| À FAIRE |
A. Selon le texte source, où certaines des armes saisies aux soldats avaient-elles été cachées ?
B. Recopiez le passage du texte source qui commence par « Les soldats, dirigeant » et se termine par « canons des fusils. ».
C. Réécrivez sous forme de liste le paragraphe du texte source qui débute par « Tumulte, brouhaha et peur partout », en conservant ses faits principaux.

| TEXTE SOURCE |

Les soldats, dirigeant leurs baïonnettes
vers le peuple, nous menaçaient, mais des
jeunes gens arméniens se précipitèrent
soudain vers eux et tentèrent de saisir
leurs armes.
La fanfare
continuait à jouer, par saccades, « Troupe
confédérée ». Le sergent donna l’ordre aux
soldats d’ouvrir le feu, et les fusils se
pointaient déjà sur nous lorsque des jeunes
gens courageux se précipitèrent de nouveau
vers les soldats et redressèrent en l’air
les canons des fusils.
La foule, entourant les soldats, se mit à
les frapper à coups de poings, de pieds, de
cannes. Ainsi, les soldats, luttant, se
débattant, furent traînés du côté de la rue
des marchands de vin. La foule désormais
avait commencé à se disperser dans un
vacarme confus.
A peine un quart d’heure après, j’aperçus le
cadavre ensanglanté de l’un des soldats,
l’écume aux lèvres, poignardé dans le dos.
Deux autres soldats avaient été blessés à la
tête par des coups de canne. En même temps,
la casquette du soldat mort était lancée
vers le toit d’une épicerie.
La foule était si dense qu’il n’y avait pas
moyen de se frayer un chemin ou de se
sauver. Les écoliers étaient comprimés dans
la foule. Quant aux musiciens, tenant leurs
instruments, ils se perdirent dans la foule,
dans différentes directions.
Tumulte, brouhaha et peur partout. Deux des
soldats qui étaient arméniens ayant fait un
instant le geste de diriger leur fusil vers
la foule, provoquèrent la fureur enragée de
la population. Ils se sauvèrent avec les
sept autres. Toutes leurs armes avaient été
saisies par les jeunes gens. Certains les
avaient cachées derrière la pile de bois
près des bains turcs.
Le soir, un silence de mort régnait dans les
quartiers arméniens. Toutes les maisons
individuelles restèrent fermées. Les visites
aux connaissances, avec les lanternes,
avaient cessé.

| EXTRAIT DE LIGNES |

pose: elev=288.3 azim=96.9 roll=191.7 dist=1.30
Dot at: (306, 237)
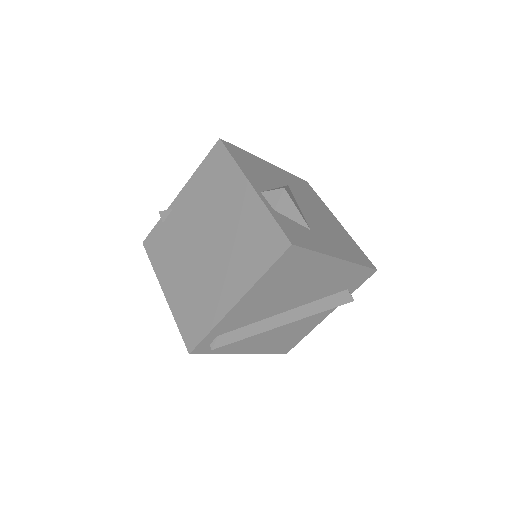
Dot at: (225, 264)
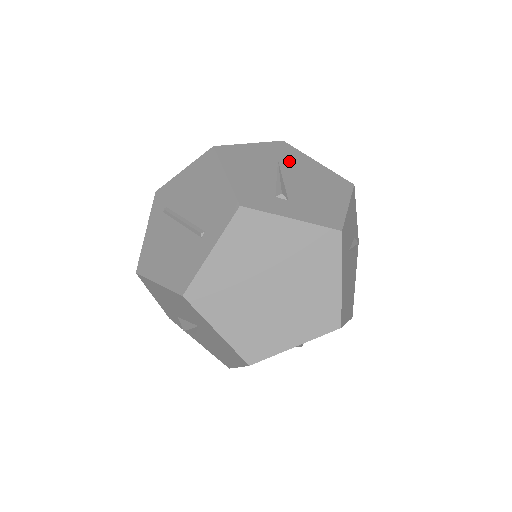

| RÉPONSES PAR TÂCHE |
A. Derrière la pile de bois près des bains turcs.

B.
Les soldats, dirigeant leurs baïonnettes
vers le peuple, nous menaçaient, mais des
jeunes gens arméniens se précipitèrent
soudain vers eux et tentèrent de saisir
leurs armes.
La fanfare
continuait à jouer, par saccades, « Troupe
confédérée ». Le sergent donna l’ordre aux
soldats d’ouvrir le feu, et les fusils se
pointaient déjà sur nous lorsque des jeunes
gens courageux se précipitèrent de nouveau
vers les soldats et redressèrent en l’air
les canons des fusils.

C.
- Le tumulte, le brouhaha et la peur règnent partout.
- Deux soldats arméniens font un instant mine de diriger leur fusil vers la foule, ce qui déchaîne la fureur de la population.
- Ces deux soldats se sauvent avec les sept autres.
- Les jeunes gens ont saisi toutes les armes des soldats.
- Certains ont caché ces armes derrière la pile de bois près des bains turcs.